Teks yang Diberikan:
▶

JAKARTA – Upaya Komisi Pemberantasan Korupsi (KPK) menjaga sektor pengolaan sumber daya alam dinilai patut diberi apresiasi. Pasalnya KPK telah terbukti berhasil mencegah potensi kerugian negara dari upaya perpanjangan PKP2B menjadi IUPK yang sempat dilakukan Menteri ESDM Ignasius Jonan terhadap PT Tanito Harum, meskipun akhirnya sudah dibatalkan atas permintaan KPK kepada Presiden, karena bertentangan dengan isi dan maksud dari UU Nomor 4 Tahun 2009 tentang Pertambangan Mineral dan Batu Bara.

“Sekarang KPK telah bergerak cepat membenahi potensi kebocoran di sektor hilir minerba, yaitu menelisik hasil penjualan produksi bisa menyumbang royalti dan pajak penghasilan yang maksimal bagi negara. KPK layak ditabik dua tangan dalam menjaga penerimaan negara di sektor minerba,” kata Yusri Usman, Direktur Eksekutif Center of Energy Resources Indonesia (CERI) kepada Dunia Energi, Minggu (28/7).

Menurut Yusri, wajar saja kalau Direktorat Jenderal Pajak dan Direktorat Jenderal Mineral dan Batubara Kementerian ESDM pada 17 Juli 2019 mendadak sibuk setelah menerima surat yang sifatnya klasifikasi sangat serius dari KPK.

◀

Daftar Entri:
▶

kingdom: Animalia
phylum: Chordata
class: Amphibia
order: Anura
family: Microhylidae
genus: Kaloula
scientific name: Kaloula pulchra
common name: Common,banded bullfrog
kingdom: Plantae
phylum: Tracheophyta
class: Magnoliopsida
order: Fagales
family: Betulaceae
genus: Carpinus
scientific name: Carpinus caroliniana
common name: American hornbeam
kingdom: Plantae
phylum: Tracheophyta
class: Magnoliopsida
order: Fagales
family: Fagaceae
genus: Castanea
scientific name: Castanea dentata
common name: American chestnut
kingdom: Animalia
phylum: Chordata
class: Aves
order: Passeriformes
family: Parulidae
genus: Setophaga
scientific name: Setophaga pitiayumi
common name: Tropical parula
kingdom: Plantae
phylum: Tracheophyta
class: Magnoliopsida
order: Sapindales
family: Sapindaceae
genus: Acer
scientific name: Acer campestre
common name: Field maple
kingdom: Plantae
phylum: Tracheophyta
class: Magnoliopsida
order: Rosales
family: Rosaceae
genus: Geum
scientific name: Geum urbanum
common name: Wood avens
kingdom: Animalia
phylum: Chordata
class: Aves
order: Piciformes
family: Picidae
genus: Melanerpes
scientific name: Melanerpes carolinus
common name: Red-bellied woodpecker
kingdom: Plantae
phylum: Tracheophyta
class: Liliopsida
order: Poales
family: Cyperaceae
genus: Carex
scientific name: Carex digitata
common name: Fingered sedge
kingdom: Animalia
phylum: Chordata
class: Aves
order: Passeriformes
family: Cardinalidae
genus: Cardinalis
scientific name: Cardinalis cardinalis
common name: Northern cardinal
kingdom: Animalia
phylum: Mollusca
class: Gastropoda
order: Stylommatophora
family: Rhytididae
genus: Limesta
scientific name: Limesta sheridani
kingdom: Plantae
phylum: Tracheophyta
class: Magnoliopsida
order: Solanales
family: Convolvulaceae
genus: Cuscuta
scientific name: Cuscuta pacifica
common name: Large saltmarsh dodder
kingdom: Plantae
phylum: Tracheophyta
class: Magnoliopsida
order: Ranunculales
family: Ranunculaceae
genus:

◀

Yang Perlu Dikerjakan:
1. Perbarui bagian teks tentang KPK dan sektor minerba di antara "JAKARTA – Upaya" dan "dan Batu Bara.", termasuk keduanya, dengan mengganti "Presiden" menjadi "Kepala Negara".
2. Tolong lanjutkan teks tentang KPK dan sektor minerba dari kalimat terakhirnya.
Catatan di atas tidak diperlukan.

Jawaban Tertulis:
1.
JAKARTA – Upaya Komisi Pemberantasan Korupsi (KPK) menjaga sektor pengolaan sumber daya alam dinilai patut diberi apresiasi. Pasalnya KPK telah terbukti berhasil mencegah potensi kerugian negara dari upaya perpanjangan PKP2B menjadi IUPK yang sempat dilakukan Menteri ESDM Ignasius Jonan terhadap PT Tanito Harum, meskipun akhirnya sudah dibatalkan atas permintaan KPK kepada Kepala Negara, karena bertentangan dengan isi dan maksud dari UU Nomor 4 Tahun 2009 tentang Pertambangan Mineral dan Batu Bara.

2.
Pasalnya, kata dia, Moch Hendrasto, mendadak Direktur Pembinaan Pengusahaan Batubara Direktorat Jenderal Minerba Kementerian ESDM, yang paling bertanggung jawab membina dan mengawasinya pada 26 Juli 2019 dengan nomor surat 998/87.03/DBB.OP/2019 telah berkirim surat dengan klasifikasi “segera” ditujukan kepada 51 pemilik PKP2B, adapun perintahnya kepada pemilik PKP2B agar mengisi aktivitas produksi batu bara dan berikut data penjualan batu bara kepada penggunanya selama periode 2017, 2018 sampai dengan akhir Juni 2019, baik yang langsung dijual kepada end buyer (pembeli sebagai pengguna akhir batu bara) maupun melalui perusahaan terafiliasi dengan produsen batu bara yang berdomisili di Singapura dan negara lainnya, semua data tersebut harus sudah terkumpul paling lambat pada 29 Juli 2019, untuk diserahkan segera kepada KPK.

Kepada 51 produsen batu bara PKP2B harus segera menyerahkan semua data-data produksi dan yang sudah dijual melalui perusahaan afiliasi di Singapura atau yang langsung ke pengguna akhir batu bara, termasuk data data kontrak, data analisa laboratorium waktu loading dan unloading, serta invoicenya, dan dari data terkumpul itu tentu akan diverikasi dengan melakukan crosscheck kepihak pihak terkait oleh tim KPK.

“Mungkin saja KPK sangat tajam penciumannya tentang adanya indikasi produsen batu bara dari kelompok PKP2B yang berjumlah sekitar 55 perusahaan diduga nakal mengakali celah kualitas batu bara yang dijual ekspor, terkait kewajiban produsen itu harus membayar royalti sebagai PNBP dan pajak penghasilan dari hasil jual batu bara kepada konsumen di luar negeri,” ujar Yusri.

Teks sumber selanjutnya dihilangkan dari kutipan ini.